Scotland: Her Story is not a rewriting of history. It is, rather, an attempt to enrich the picture by filling the canvas with those figures who were too often overlooked or ignored. Some of those included are famous, but far more you will never have heard of. Here you will find the children and women who crawled in mine shafts, such as Janet Cumming, 11, from Ormiston Colliery: “The roof is very low; I have to bend my back and legs and the water is frequently up to the calves of my legs. Have no liking for the work. Father makes me like it.” There are farmers’ wives, rebels and anarchists, doctors, spies, Jacobites, nurses, alcoholics, teachers, prostitutes and office workers, their lives bubbling away, out of sight, while men in positions of power made the headlines.

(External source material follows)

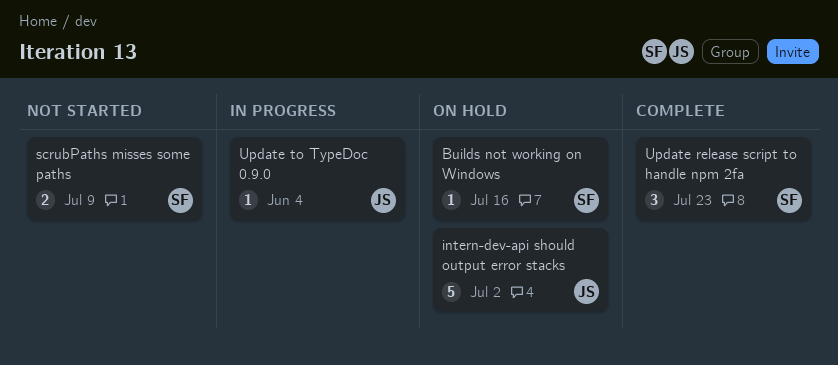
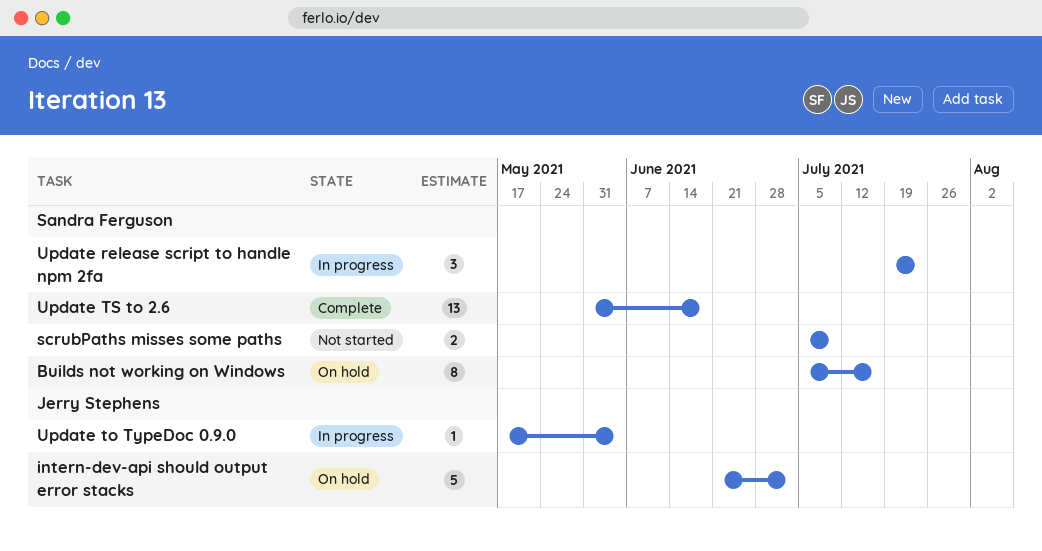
Builds not working on Windows, estimate: 1 -> 8
Update release script to handle npm 2fa, status: Complete -> In progress
Update TS to 2.6: none -> present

In some cases, it was only the absence of their menfolk that allowed women to prove what they were capable of. In a newspaper interview with one of the first lady tram drivers in 1915 you can almost hear a glass ceiling being shattered: “One more question, Miss Campbell. What answer would you make to the people who still declare that women will never make efficient tram drivers?”

“They are too premature. The fact that there are five of us in Glasgow seems sufficient reply.”

While men were in the thick of battle, so were women. Mary Lee Milne, a Selkirk widow, was cook for Elsie Inglis’s hospital unit on the Russian front in 1916. She turned miserable scraps into tasty meals, making light of the terrible danger. “At tea time they were back again – guns firing and shells flying through the air. For the moment we are all safe – but how long will it last?”

Then there is the stuff that for far too long historians considered unimportant: giving birth, raising children, losing children, and sex. While researching I found an abundance of the visceral facts of life, from the rules governing early midwives to what it feels like having a C-section; from unwanted pregnancies to wives abused by their husbands; from spouses who tried to keep the flame of married sex alight, to others, like Maggie Fuller, who was rare in admitting in the 1930s: “I could count how many times I’ve got anything out of sex. I hate the ruddy thing.”